A large number of naturally occurring splicing factors have modular configuration: they have a separable RNA binding module to recognize RNA target and a functional domain to activate or inhibit splicing. We have developed engineered splicing factors (ESFs) by fusing a PUF domain with Arg/Ser-rich (RS) domains of SRSF1 or the glycine-rich (Gly) domain of hnRNP A1 (Fig. 1B). The resulting ESFs can function either as splicing activators (PUF-RS) or inhibitors (PUF-Gly), and can specifically control different types of alternative splicing.

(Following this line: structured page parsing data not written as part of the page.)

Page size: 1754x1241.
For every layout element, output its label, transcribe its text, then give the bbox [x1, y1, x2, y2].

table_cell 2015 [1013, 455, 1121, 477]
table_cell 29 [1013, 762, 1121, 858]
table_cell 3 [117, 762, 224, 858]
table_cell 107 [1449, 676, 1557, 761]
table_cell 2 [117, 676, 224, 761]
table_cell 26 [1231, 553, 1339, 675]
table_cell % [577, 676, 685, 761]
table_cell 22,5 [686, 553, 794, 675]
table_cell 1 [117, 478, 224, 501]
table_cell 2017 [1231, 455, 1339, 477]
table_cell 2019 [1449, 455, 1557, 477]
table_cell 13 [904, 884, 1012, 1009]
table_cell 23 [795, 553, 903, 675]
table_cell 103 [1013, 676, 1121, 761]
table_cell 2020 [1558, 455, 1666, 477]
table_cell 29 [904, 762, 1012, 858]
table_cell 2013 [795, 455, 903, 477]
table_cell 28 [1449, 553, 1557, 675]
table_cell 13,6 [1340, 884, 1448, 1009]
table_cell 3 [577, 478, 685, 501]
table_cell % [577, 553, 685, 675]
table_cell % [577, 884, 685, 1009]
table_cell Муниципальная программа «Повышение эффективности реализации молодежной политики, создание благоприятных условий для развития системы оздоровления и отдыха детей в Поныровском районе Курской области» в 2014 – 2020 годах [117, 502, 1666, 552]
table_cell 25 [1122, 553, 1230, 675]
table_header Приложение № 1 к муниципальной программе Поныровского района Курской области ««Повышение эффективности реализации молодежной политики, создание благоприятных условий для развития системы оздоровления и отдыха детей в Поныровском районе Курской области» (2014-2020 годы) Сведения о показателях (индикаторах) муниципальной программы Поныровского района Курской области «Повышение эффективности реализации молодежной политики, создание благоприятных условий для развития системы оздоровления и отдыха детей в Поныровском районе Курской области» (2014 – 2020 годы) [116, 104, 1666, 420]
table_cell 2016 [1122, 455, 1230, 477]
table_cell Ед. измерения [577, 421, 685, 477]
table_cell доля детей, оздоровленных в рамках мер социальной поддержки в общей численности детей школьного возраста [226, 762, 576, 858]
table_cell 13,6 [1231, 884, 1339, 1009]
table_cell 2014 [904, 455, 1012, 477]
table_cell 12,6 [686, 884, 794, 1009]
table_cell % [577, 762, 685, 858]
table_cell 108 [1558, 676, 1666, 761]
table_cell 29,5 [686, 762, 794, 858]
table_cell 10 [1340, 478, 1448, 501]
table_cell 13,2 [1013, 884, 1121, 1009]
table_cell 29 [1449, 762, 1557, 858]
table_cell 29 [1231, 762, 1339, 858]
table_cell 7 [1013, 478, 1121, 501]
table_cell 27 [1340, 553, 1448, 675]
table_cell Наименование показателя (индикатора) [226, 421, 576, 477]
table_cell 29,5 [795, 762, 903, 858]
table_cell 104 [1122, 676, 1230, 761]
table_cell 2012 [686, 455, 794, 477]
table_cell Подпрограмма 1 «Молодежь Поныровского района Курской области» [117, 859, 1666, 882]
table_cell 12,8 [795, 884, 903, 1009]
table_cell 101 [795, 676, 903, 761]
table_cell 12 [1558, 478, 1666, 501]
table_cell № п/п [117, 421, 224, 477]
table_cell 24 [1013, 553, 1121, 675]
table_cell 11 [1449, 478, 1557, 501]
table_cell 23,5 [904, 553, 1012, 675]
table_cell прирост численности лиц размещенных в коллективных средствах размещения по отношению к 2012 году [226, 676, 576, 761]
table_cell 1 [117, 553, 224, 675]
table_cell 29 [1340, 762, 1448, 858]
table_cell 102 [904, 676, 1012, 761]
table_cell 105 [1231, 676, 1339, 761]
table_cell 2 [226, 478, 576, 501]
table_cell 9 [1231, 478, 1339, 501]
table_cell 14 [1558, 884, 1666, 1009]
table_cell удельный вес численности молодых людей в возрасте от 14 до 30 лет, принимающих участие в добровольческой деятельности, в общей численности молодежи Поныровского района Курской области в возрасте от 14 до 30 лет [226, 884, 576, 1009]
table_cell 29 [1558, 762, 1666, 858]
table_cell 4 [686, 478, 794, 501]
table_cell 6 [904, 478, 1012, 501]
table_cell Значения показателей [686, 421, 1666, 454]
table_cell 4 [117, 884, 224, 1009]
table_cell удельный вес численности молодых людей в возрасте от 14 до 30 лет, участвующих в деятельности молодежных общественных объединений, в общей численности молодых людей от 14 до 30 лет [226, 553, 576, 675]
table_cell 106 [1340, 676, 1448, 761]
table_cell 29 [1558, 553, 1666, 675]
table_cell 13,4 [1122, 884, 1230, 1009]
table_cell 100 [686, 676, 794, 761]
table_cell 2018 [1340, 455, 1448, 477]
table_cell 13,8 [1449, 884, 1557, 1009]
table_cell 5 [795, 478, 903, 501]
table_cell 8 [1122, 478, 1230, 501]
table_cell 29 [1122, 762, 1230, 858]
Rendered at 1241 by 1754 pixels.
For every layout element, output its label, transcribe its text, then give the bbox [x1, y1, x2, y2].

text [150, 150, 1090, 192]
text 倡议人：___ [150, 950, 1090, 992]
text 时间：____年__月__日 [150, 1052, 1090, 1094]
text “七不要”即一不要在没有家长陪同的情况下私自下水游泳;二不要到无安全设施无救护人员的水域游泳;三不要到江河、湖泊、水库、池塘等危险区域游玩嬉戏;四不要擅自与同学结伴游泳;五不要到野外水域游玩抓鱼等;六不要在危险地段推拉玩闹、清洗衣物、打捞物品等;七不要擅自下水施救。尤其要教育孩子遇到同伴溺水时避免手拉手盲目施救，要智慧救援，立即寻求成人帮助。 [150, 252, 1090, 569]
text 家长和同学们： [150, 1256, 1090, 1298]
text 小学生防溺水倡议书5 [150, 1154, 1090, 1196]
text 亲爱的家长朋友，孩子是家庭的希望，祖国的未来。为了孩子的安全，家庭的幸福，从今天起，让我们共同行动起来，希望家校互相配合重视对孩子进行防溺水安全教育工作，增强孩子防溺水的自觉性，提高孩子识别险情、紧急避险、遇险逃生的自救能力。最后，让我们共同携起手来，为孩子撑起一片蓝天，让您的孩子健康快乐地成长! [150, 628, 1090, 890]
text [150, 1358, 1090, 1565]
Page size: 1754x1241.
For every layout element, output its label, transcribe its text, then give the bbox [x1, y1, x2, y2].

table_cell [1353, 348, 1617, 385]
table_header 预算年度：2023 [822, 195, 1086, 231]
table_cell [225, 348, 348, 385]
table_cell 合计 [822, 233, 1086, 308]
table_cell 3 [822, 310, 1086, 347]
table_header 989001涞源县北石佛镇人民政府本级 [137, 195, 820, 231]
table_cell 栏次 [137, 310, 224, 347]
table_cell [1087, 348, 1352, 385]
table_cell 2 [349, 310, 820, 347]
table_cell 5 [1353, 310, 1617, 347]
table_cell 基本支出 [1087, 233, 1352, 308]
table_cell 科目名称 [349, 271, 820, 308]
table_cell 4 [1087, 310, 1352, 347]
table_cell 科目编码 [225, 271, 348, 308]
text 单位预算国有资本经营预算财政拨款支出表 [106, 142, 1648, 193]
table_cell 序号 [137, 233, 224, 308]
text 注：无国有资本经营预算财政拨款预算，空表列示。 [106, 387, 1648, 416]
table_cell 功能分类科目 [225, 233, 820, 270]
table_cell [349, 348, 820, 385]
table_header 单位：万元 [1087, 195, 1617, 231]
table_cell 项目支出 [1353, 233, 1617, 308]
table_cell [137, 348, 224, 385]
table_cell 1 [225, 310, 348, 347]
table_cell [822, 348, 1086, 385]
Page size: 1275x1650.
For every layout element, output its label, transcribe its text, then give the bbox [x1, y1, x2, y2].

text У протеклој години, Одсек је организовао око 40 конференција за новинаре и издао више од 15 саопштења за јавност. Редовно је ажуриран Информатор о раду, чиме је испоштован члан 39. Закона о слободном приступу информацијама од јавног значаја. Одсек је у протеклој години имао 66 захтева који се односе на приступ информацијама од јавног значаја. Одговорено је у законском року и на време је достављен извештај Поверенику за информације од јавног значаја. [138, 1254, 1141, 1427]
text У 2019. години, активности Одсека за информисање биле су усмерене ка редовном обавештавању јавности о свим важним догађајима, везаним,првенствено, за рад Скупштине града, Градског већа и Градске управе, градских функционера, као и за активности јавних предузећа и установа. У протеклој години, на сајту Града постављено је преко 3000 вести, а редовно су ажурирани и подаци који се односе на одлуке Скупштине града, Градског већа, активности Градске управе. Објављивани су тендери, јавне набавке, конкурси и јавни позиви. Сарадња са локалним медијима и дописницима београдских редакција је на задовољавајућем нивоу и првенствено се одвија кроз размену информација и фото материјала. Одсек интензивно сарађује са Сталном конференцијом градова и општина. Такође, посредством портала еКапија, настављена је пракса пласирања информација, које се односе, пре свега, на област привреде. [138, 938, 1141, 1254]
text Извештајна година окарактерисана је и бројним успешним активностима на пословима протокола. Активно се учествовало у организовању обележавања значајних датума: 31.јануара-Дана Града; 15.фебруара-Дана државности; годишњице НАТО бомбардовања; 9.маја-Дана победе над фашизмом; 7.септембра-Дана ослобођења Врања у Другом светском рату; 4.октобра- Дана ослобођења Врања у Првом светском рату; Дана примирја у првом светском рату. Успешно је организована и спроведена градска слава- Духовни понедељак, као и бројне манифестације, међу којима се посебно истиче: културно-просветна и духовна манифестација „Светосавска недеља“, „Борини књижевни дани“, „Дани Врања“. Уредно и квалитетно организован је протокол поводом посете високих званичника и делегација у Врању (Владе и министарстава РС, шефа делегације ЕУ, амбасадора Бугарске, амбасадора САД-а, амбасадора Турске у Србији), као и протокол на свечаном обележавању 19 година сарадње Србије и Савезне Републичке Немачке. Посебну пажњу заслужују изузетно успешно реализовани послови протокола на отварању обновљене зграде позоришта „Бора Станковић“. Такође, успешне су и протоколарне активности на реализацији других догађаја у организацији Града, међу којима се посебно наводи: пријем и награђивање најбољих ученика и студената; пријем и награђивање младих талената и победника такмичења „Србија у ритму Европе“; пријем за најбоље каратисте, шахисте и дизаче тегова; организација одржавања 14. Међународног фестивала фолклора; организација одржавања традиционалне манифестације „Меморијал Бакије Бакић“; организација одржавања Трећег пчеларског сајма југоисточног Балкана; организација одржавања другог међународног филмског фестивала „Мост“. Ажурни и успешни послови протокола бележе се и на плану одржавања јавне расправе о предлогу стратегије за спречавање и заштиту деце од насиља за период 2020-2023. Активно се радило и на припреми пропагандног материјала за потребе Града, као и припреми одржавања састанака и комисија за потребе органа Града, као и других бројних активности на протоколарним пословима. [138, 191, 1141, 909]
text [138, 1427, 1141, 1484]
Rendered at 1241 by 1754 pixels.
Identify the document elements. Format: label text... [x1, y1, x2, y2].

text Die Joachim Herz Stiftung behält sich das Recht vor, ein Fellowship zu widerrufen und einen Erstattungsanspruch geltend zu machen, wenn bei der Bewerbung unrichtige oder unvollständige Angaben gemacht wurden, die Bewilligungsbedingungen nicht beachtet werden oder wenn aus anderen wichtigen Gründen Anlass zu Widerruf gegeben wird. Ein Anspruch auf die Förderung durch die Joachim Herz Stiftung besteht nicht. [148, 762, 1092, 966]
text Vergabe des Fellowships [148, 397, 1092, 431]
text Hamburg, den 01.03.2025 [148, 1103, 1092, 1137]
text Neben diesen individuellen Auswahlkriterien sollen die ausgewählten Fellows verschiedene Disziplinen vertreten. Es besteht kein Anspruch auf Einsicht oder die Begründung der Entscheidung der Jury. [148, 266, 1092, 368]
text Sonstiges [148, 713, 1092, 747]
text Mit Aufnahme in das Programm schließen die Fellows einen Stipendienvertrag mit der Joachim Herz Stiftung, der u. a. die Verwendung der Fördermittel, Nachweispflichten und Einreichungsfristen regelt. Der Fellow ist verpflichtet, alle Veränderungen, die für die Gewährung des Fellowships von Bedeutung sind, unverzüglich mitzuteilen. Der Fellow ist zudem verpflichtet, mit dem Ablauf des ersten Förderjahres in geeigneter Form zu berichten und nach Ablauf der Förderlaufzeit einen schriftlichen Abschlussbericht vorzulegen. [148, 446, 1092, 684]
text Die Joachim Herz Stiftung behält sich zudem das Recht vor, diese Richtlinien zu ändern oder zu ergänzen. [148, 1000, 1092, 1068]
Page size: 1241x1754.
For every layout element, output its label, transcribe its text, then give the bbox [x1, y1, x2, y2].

 Figure 1. Design principles for engineered splicing fcators

 

Engineered splicing factors against cancer

Using this general approach, a PUF-Gly ESF was generated to shift splicing of the Bcl-x pre-mRNA from the anti-apoptotic long isoform (Bcl-xL) to the pro-apoptotic short isoform (Bcl-xS). The altered splice isoform distribution was sufficient to sensitize several cancer cell lines to multiple anti-cancer drugs, thus can sensitize cancer cells to multiple chemotherapy drugs.

 

Engineered RNA endonucleases with designable specificity

Specific cleavage of RNAs is critical for in vitro manipulation of RNA and for in vivo gene silencing. However, a simple enzyme that cleaves RNA in a sequence-specific manner has not been found in Nature despite extensive investigations. Most RNA endonucleases either have limited sequence specificity, or recognize their targets by specific structures or through guide RNA that pairs with target. By fusing a PUF domain with a non-specific endoribonuclease domain (PIN domain of Smg6p), We developed artificial site-specific RNA endonucleases (ASREs) that specifically recognize RNA substrates and efficiently cleave near the binding sites both in vitro and in cultured cells. Since PUF domains recognize their targets through an 8-nt sequence, comparable length to the seed match of siRNA, engineered ASREs may serve as an RNA silencing tool complementary to RNAi, which will be effective in organisms or cellular compartments where RNAi machinery is not present.